Selimut yang dipakai untuk menggendong bayi itu lusuh, dan bayi itu sendiri tampak tidak terurus, karena walaupun wajahnya dilapisi bedak tetapi rambutnya tetap kusam. Sesuatu ditelinga kiri bayi itu membuat jantungnya berdegup kencang. Ia mengambil kaca pembesar dan mengkonsentrasikan pandangannya pada telinga kiri itu. Kemudian ia membuka lemarinya sendiri, dan mengeluarkan sebuah kotak kayu mahoni. Didalam kotak yang berukiran indah itu dia menyimpan seluruh barang-barang pribadinya, dari kalung-kalung berlian hingga surat-surat pribadi. Tapi diantara benda-benda mewah itu sesuatu terbungkus kapas kecil, sebentuk anting-anting melingkar yang amat sederhana, ringan dan bukan emas murni. Ibunya almarhum memberinya benda itu sambil berpesan untuk tidak kehilangan benda itu. Ia sempat bertanya, kalau itu anting-anting, dimana satunya. Ibunya menjawab bahwa hanya itu yang ia punya. Serrafona menaruh anting-anting itu didekat foto. Sekali lagi ia mengerahkan seluruh kemampuan melihatnya dan perlahan-lahan air matanya berlinang. Kini tak ada keragu-raguan lagi bahwa bayi itu adalah dirinya sendiri. Tapi kedua pria wanita yang menggendongnya, yang tersenyum dibuat-buat, belum penah dilihatnya sama sekali.

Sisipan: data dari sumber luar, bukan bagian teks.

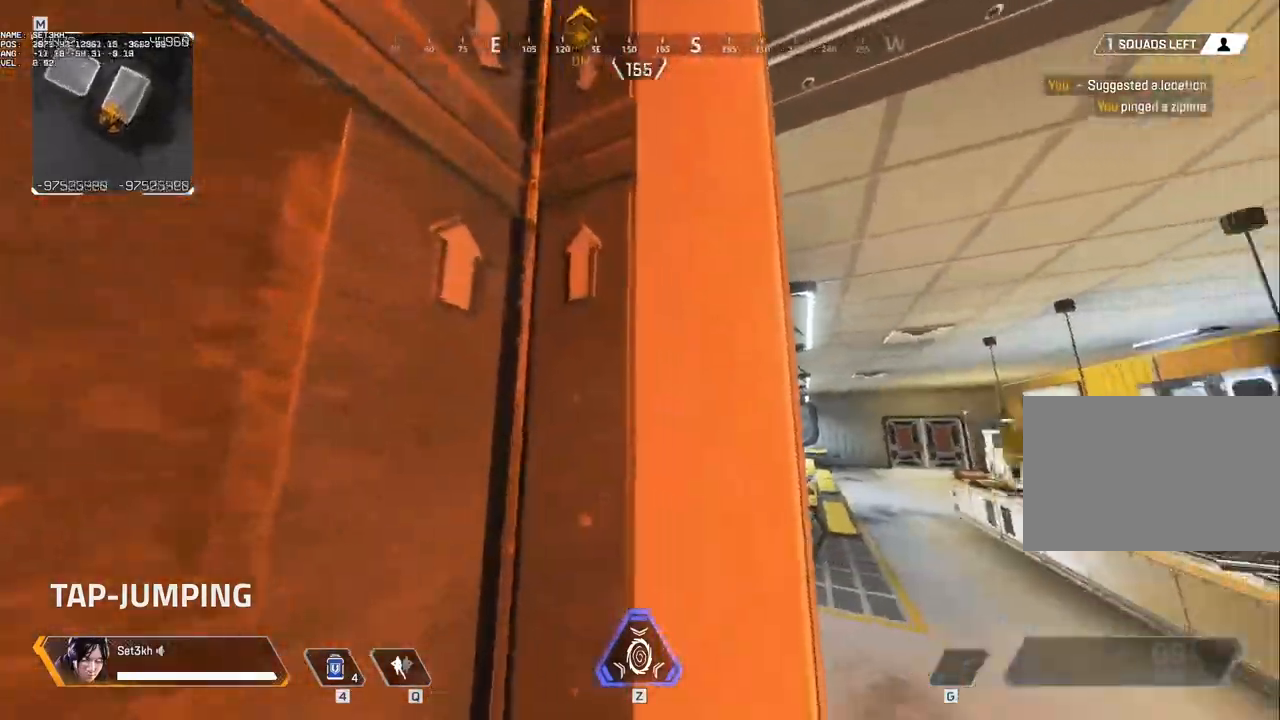
{"keys": ["w"], "mouse": [], "events": [[250, "w", "down"]]}
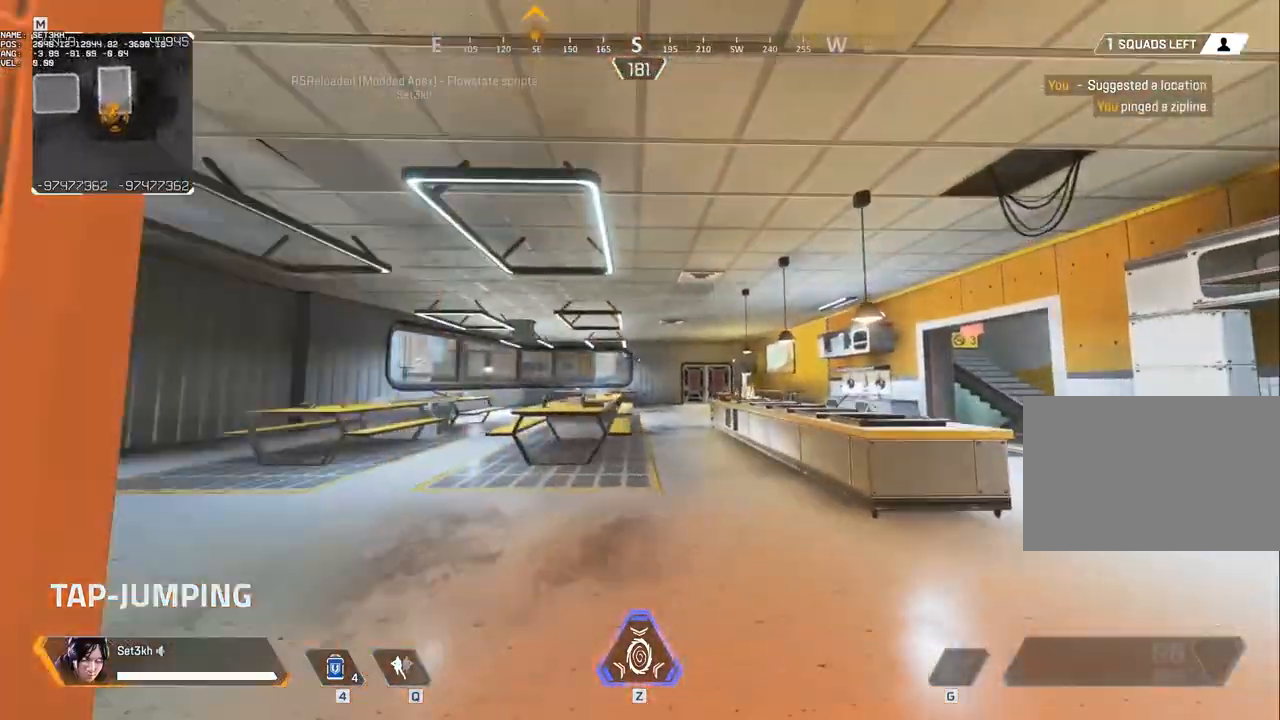
{"keys": [], "mouse": [], "events": [[33, "w", "up"]]}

Foto itu seolah membuka pintu lebar-lebar pada ruangan yang selama ini mengungkungi pertanyaan-pertanyaannya, misalnya: kenapa jenis wajahnya dan wajah kedua orang tuanya berbeda, kenapa ia tidak menuruni golongan darah ayahnya. Saat itulah, sepotong ingatan yang sudah seperempat abad terpendam, berkilat dibenaknya, bayangan seorang wanita membelai kepalanya dan mendekapnya didada. Diruangan itu mendadak Serrafona merasakan betapa dinginnya sekelilingnya tetapi ia juga merasa betapa hangatnya kasih sayang dan rasa aman yang dipancarkan dari dada wanita itu.

Ia seolah merasakan mendengar lewat dekapan itu bahwa daripada berpisah lebih baik mereka mati bersama. Matanya basah ketika ia keluar dari kamar dan menghampiri suaminya yang sedang membaca koran: Geraldo, saya adalah anak seorang pengemis, dan mungkin ibu saya masih ada dijalan sekarang setelah 25 tahun.?

Itu adalah awal dari kegiatan baru mereka mencari masa lalu Serrafonna. Foto hitam-putih yang kabur itu diperbanyak puluhan ribu lembar dan disebar keseluruh jaringan kepolisian diseluruh negeri. Sebagai anak satu-satunya dari bekas pejabat yang cukup berpengaruh di kota itu, Serrafonna mendapatkan dukungan dari seluruh kantor kearsipan, kantor surat kabar dan kantor catatan sipil. Ia membentuk yayasan-yayasan untuk mendapatkan data dari seluruh panti-panti orang jompo dan badan-badan sosial diseluruh negeri dan mencari data tentang seorang wanita. Bulan demi bulan lewat, tapi tak ada perkembangan apapun dari usahanya. Mencari seorang wanita yang mengemis 25 tahun yang lalu dinegeri dengan populasi 90 juta bukan sesuatu yang mudah. Tapi Serrafona tidak punya pikiran untuk menyerah. Dibantu suaminya yang begitu penuh pengertian, mereka terus menerus meningkatkan pencaharian mereka. Kini, tiap kali bermobil, mereka sengaja memilih daerah-daerah kumuh, sekedar untuk lebih akrab dengan nasib baik. Terkadang ia berharap agar ibunya sudah almarhum sehingga ia tidak terlalu menanggung dosa mengabaikannya selama seperempat abad.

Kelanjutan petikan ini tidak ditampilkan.